Taxi Driver (1976)

TAXIHEAD

After the (Y) machine took a festive break, the wheels are again starting to turn. To ring in the New Year, I’m going to be telling you about each of my ten favourite movies. it’s been harder than expected to elucidate my feelings on these films, usually “just watch the damn thing” is more effective than a series of ridiculous superlatives, but here goes. I hope you enjoy!

I’ve discussed this film very deeply previously, from a more intellectual standpoint. Now I’ve got to try to explain what it is about this film that appeals to me as a fan. As with the Auteur Theory breakdown, it comes down to it’s three main components.

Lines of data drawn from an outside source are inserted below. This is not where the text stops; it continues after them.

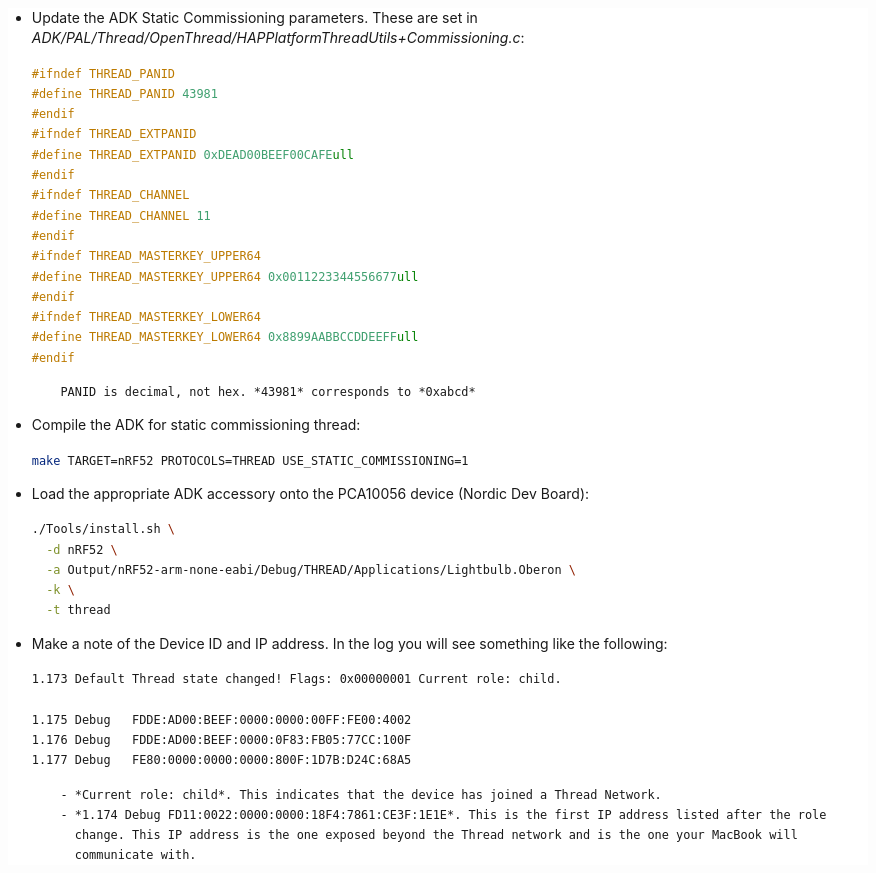 - Update the ADK Static Commissioning parameters. These are set in
  *ADK/PAL/Thread/OpenThread/HAPPlatformThreadUtils+Commissioning.c*:

   ```c
   #ifndef THREAD_PANID
   #define THREAD_PANID 43981
   #endif
   #ifndef THREAD_EXTPANID
   #define THREAD_EXTPANID 0xDEAD00BEEF00CAFEull
   #endif
   #ifndef THREAD_CHANNEL
   #define THREAD_CHANNEL 11
   #endif
   #ifndef THREAD_MASTERKEY_UPPER64
   #define THREAD_MASTERKEY_UPPER64 0x0011223344556677ull
   #endif
   #ifndef THREAD_MASTERKEY_LOWER64
   #define THREAD_MASTERKEY_LOWER64 0x8899AABBCCDDEEFFull
   #endif
   ```

  ``` Note::
      PANID is decimal, not hex. *43981* corresponds to *0xabcd*
  ```

- Compile the ADK for static commissioning thread:

  ```sh
  make TARGET=nRF52 PROTOCOLS=THREAD USE_STATIC_COMMISSIONING=1
  ```

- Load the appropriate ADK accessory onto the PCA10056 device (Nordic Dev Board):

  ```sh
  ./Tools/install.sh \
    -d nRF52 \
    -a Output/nRF52-arm-none-eabi/Debug/THREAD/Applications/Lightbulb.Oberon \
    -k \
    -t thread
  ```

- Make a note of the Device ID and IP address. In the log you will see something like the following:

  ```sh
  1.173	Default	Thread state changed! Flags: 0x00000001 Current role: child.

  1.175	Debug	FDDE:AD00:BEEF:0000:0000:00FF:FE00:4002
  1.176	Debug	FDDE:AD00:BEEF:0000:0F83:FB05:77CC:100F
  1.177	Debug	FE80:0000:0000:0000:800F:1D7B:D24C:68A5
  ```

  ``` Note::
      - *Current role: child*. This indicates that the device has joined a Thread Network.
      - *1.174 Debug FD11:0022:0000:0000:18F4:7861:CE3F:1E1E*. This is the first IP address listed after the role
        change. This IP address is the one exposed beyond the Thread network and is the one your MacBook will
        communicate with.
  ```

  1. Its star. Robert De Niro is one the greats, it’s widely agreed and rarely ever contradicted. His star has fallen recently but the man is 70 and has contributed more to cinema than any of his decriers. This is his best performance. Travis Bickle seems at once naive and astonished by the world and its intricacies and contradictorily widened to it’s horrors and sick to the stomach with the filth it encapsulates.
  2. Its writer. Paul Schrader almost is Travis Bickle. He wrote the film in hospital, in ten days, after the dissolution of his marriage lead to sleeping in his car and binge drinking and a stomach ulcer. Following the story of Arthur Bremer, a man who failed an attempt to assassinate Presidential candidate George Wallace in 1972, he put together the script based on the synchronicity he felt with Bremer and the disillusionment he himself felt with the world. It’s his words and his experience that feeds directly into De Niro’s cyphered performance.
  3. Its Director. Similarly feeding off his own memories and feelings, Scorsese transformed his hometown of New York into a neon-drenched, rain soaked haven for the hedonistic and set about deconstructing it throughout the malice of De Niro’s Bickle. A great director’s greatest film.

All this without even getting to Jodie Foster’s breakout performance as a child prostitute, Harvey Keitel as her pimp and Bernard Herrmann’s haunting score, his last. This is a film that takes incendiary looks at our imperfect society and does so by being perfect from every conceivable angle.